CONSIGNE ▸ Remplacez « séjour » par « salon » dans le passage du texte sur François-Marie Banier compris entre « Que cherche-t-elle dans » et « du groupe L’Oréal. », bornes incluses, puis donnez ce passage modifié.

Que cherche-t-elle dans ce bestiaire fantastique et sauvage ? Peut-être une forme d’énergie vitale qui échappe à la raison humaine et à la logique cartésienne. On peut le penser en regardant l’oeuvre que la créatrice a accrochée au mur de son séjour. Cette photographie rehaussée d’encre blanche est une forme de procession mi-guerrière, mi-carnavalesque. Elle est composée d’êtres hybrides dont on ne sait s’ils appartiennent au monde des humains. Le support, plus pictural que photographique, porte la trace de stigmates divers et de griffes multiples. Cet opus proche du graffiti est signé François-Marie Banier. Ami de longue date de DvF, l’artiste a défrayé la chronique il y a quelques années pour avoir bénéficié de la générosité de la milliardaire Liliane Bettencourt, l’héritière du groupe L’Oréal.

Figure haute en couleurs de la jet-set depuis les années 70, Banier, le touche-à-tout à la fois écrivain, photographe et plasticien, est resté l’un des amis proches de la Belge. C’est à lui que Diane a confié en 2008 sa campagne publicitaire en faisant poser le mannequin Natalia Vodianova dans les rues pluvieuses de Paris.

DONNÉES FOURNIES ▸
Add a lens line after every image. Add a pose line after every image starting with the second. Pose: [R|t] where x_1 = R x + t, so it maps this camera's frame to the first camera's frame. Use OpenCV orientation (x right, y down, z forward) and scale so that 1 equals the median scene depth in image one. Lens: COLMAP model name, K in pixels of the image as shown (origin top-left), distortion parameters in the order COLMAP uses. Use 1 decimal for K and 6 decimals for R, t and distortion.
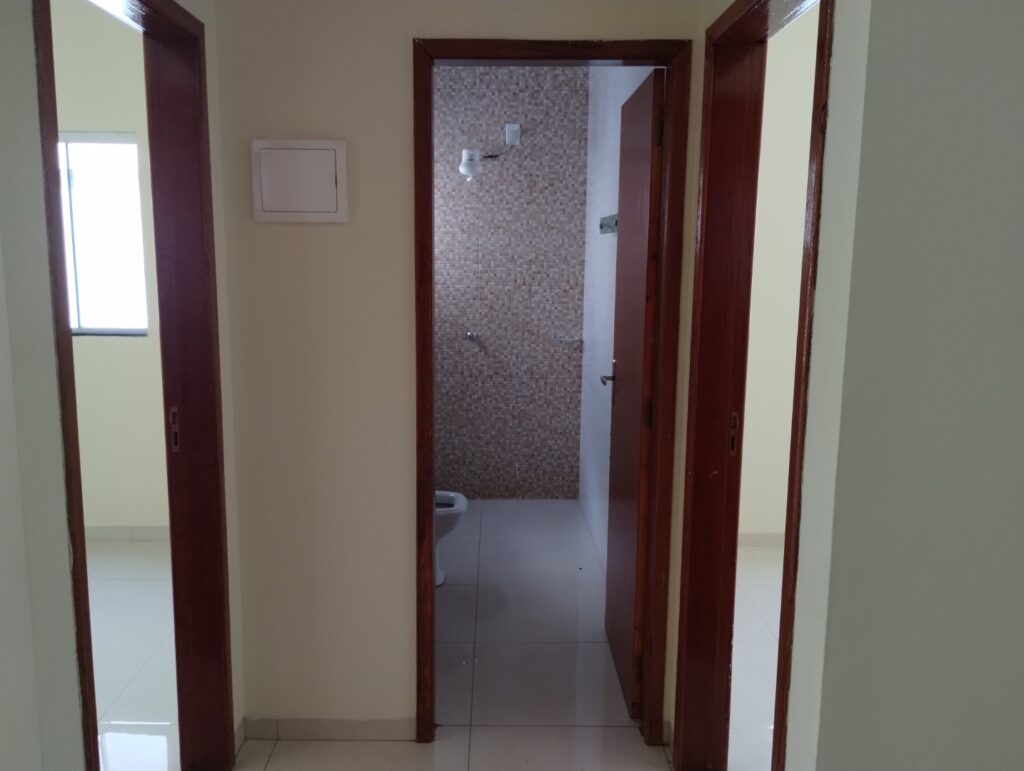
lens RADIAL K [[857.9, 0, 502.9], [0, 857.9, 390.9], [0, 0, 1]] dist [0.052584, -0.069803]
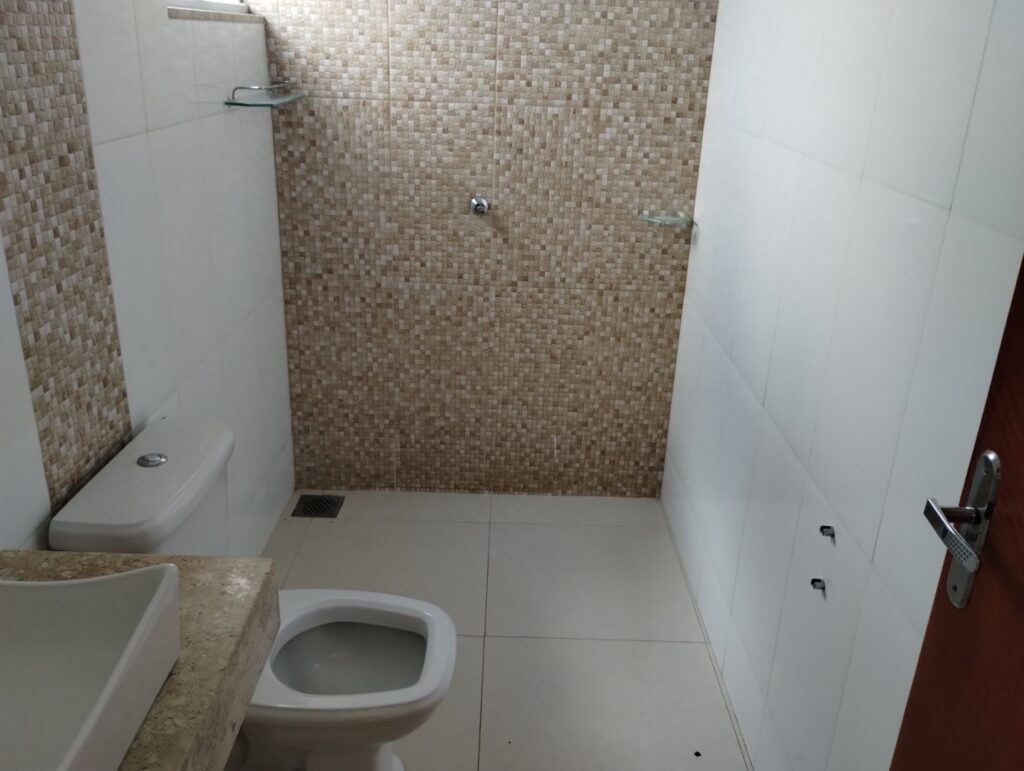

RÉPONSE ATTENDUE ▸
Que cherche-t-elle dans ce bestiaire fantastique et sauvage ? Peut-être une forme d’énergie vitale qui échappe à la raison humaine et à la logique cartésienne. On peut le penser en regardant l’oeuvre que la créatrice a accrochée au mur de son salon. Cette photographie rehaussée d’encre blanche est une forme de procession mi-guerrière, mi-carnavalesque. Elle est composée d’êtres hybrides dont on ne sait s’ils appartiennent au monde des humains. Le support, plus pictural que photographique, porte la trace de stigmates divers et de griffes multiples. Cet opus proche du graffiti est signé François-Marie Banier. Ami de longue date de DvF, l’artiste a défrayé la chronique il y a quelques années pour avoir bénéficié de la générosité de la milliardaire Liliane Bettencourt, l’héritière du groupe L’Oréal.